===== INPUT RECORDS

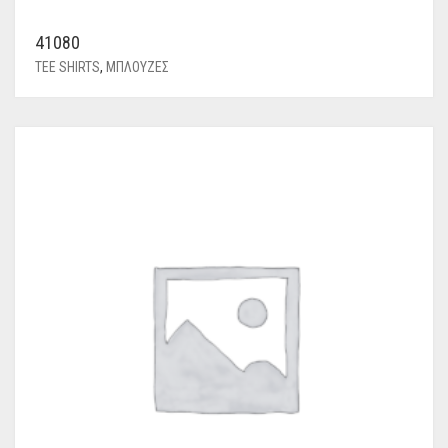
41080
TEE SHIRTS
,
ΜΠΛΟΥΖΕΣ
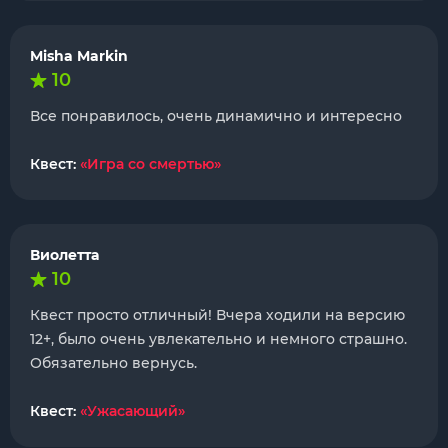
Misha Markin
10
Все понравилось, очень динамично и интересно
Квест:
«Игра со смертью»
Виолетта
10
Квест просто отличный! Вчера ходили на версию
12+, было очень увлекательно и немного страшно.
Обязательно вернусь.
Квест:
«Ужасающий»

==========

**ACTIVITY**.
Where in the records does the string "очень" appear? Copy every line that has it.

**EXERCISE RESULT**.
Все понравилось, очень динамично и интересно
12+, было очень увлекательно и немного страшно.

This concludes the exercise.